Ambri is a Boston-area startup that is building molten salt batteries from calcium and antimony. The company recently announced a demonstration project deploying energy storage for Microsoft data centers, and last year raised more than $140 million to expand its manufacturing capacity.
The company says its technology could be 30-50% cheaper over its lifetime than an equivalent lithium-ion system. Molten salt batteries can also be over 80% efficient, meaning that a relatively low amount of energy used to charge the battery is lost to heat.
Ambri was founded in 2010 out of research in Donald Sadoway’s lab at MIT. The goal was to develop a low-cost product for the stationary storage market, says David Bradwell, the company’s founder and CTO.
Inspiration came from an unlikely place: aluminum production. Using chemical reactions similar to those used for aluminum smelting, the team built a low-cost, lab-scale energy storage system. But turning this concept into a real product has not been so simple.
The magnesium-antimony chemistry the company started with proved difficult to manufacture. In 2015, after continuing problems with battery seals, Ambri laid off a quarter of its staff and went back to the drawing board.
In 2017, the company opted for a new approach to its batteries, using calcium and antimony. The new chemistry is based on cheaper materials and should prove simpler to manufacture, Bradwell says. Since the pivot, the company has ironed out technical issues and advanced commercialization, passing third-party security tests and signing its first commercial deals, including with Microsoft.

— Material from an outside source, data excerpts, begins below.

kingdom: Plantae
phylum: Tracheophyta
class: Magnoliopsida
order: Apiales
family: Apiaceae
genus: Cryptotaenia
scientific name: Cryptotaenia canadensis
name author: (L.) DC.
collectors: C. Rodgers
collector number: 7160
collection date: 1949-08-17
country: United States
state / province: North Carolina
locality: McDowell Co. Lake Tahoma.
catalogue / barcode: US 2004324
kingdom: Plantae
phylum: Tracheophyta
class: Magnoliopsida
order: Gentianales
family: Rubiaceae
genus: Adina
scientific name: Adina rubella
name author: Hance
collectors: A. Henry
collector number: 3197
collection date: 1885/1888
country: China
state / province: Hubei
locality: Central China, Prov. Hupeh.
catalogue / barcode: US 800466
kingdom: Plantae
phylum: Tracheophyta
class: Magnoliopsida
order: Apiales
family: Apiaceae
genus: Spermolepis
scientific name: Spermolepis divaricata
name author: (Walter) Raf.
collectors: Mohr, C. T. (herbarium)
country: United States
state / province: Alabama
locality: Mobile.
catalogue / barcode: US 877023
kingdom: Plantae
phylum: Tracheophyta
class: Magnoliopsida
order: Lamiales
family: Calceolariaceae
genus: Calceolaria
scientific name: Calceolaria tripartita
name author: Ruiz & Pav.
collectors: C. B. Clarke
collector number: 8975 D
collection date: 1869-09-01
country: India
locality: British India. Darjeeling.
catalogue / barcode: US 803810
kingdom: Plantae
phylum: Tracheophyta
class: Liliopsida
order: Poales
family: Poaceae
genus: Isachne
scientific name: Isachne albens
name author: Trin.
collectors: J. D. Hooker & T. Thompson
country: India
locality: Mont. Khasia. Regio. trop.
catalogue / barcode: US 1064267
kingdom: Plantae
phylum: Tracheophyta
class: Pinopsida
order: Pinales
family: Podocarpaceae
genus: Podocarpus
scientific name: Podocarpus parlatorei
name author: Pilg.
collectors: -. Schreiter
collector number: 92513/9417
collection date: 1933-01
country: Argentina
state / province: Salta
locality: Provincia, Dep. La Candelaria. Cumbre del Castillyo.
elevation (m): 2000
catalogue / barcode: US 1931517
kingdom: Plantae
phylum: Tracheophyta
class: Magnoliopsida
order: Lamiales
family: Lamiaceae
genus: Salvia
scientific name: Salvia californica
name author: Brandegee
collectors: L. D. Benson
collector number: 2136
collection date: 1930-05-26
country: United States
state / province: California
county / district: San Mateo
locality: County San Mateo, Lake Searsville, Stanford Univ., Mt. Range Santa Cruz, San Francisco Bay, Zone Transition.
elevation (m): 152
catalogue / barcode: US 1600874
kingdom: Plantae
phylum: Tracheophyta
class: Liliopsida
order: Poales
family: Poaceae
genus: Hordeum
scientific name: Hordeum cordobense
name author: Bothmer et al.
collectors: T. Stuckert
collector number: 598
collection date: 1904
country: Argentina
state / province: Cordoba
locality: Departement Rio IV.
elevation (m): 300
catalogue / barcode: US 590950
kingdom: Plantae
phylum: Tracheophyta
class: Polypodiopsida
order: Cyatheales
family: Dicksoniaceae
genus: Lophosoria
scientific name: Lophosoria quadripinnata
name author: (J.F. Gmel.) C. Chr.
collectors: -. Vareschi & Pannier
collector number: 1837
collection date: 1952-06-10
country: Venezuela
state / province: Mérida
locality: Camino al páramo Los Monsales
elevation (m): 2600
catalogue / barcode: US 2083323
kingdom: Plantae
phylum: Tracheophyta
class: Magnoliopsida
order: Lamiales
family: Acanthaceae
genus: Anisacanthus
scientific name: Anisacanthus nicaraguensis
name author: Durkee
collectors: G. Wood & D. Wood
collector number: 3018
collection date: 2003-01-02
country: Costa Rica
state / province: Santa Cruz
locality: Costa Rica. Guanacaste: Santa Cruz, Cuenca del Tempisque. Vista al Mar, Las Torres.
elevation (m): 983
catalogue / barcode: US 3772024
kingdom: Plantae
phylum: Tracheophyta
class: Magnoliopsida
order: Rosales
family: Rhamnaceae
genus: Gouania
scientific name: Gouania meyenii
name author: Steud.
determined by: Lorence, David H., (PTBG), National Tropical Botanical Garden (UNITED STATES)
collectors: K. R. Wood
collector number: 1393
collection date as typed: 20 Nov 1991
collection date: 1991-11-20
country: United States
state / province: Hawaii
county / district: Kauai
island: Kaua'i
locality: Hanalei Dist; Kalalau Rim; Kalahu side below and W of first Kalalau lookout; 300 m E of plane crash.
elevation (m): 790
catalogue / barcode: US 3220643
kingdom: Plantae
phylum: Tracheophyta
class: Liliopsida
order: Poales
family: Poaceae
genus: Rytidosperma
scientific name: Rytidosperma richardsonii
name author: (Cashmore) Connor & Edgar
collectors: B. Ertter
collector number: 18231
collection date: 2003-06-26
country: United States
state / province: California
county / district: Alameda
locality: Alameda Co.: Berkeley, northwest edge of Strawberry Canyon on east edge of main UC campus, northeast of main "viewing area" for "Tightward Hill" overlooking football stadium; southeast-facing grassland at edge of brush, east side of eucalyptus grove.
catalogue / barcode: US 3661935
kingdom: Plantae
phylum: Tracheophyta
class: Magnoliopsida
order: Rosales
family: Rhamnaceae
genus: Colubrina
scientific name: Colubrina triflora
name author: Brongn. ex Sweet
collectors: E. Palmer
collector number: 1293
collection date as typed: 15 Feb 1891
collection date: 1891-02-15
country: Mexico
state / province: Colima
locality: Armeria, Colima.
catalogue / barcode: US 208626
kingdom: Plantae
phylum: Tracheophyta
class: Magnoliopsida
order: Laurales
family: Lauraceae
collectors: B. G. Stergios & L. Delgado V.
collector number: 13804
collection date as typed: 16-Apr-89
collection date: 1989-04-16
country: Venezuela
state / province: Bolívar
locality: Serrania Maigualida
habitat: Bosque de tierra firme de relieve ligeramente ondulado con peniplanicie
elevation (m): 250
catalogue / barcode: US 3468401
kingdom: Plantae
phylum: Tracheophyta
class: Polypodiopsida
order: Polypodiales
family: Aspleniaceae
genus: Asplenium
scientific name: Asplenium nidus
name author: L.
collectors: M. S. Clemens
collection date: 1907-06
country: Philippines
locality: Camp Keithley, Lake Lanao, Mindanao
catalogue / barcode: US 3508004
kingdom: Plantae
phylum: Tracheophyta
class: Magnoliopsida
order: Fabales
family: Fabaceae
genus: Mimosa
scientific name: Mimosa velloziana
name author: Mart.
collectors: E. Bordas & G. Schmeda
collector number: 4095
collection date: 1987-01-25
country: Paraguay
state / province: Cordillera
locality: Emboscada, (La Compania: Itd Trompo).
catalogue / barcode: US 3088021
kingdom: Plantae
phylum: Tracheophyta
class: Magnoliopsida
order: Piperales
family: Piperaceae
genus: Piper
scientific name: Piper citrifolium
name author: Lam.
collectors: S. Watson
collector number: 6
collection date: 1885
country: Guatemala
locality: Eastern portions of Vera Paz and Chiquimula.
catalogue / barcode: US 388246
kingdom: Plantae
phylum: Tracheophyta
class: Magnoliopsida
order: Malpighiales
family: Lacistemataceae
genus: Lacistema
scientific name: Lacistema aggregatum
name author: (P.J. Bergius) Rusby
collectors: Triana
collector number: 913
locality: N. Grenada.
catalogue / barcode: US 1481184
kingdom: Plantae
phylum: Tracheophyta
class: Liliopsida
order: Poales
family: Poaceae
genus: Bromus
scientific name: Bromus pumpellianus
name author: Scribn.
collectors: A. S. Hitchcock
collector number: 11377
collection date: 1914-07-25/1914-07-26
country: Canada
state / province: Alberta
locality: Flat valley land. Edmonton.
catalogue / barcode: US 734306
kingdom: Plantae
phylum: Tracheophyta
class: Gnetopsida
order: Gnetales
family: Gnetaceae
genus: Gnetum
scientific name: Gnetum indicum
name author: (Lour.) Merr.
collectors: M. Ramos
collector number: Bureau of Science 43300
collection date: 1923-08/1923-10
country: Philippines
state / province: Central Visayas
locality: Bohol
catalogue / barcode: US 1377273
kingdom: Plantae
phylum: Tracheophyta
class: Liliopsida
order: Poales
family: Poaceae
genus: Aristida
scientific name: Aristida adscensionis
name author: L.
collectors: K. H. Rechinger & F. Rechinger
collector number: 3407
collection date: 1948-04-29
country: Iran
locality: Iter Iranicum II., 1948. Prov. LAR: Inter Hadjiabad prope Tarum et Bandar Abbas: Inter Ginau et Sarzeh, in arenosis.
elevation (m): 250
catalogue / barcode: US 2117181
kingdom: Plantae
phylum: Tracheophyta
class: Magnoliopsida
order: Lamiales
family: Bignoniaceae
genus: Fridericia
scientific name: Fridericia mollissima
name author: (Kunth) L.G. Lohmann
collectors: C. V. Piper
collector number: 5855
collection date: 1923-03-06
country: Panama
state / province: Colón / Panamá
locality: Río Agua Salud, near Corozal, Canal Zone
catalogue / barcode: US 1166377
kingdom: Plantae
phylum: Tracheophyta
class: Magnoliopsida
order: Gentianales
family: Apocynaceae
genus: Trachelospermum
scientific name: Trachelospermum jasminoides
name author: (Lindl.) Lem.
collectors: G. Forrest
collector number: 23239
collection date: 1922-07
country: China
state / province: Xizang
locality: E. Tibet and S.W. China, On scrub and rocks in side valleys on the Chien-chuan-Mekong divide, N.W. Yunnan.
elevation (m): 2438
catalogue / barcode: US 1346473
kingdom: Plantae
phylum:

There are still big challenges ahead for the startup. Batteries operate at high temperatures, over 500°C (about 900°F), which limits the materials that can be used to make them. And going from individual battery cells, which are roughly the size of a lunchbox, to huge container-sized systems can present challenges in system controls and logistics.
That’s not to mention deploying a product in the real world means “dealing with real-world things that happen,” as Bradwell puts it. Everything from lightning to rodents can throw a wrench in a new battery system.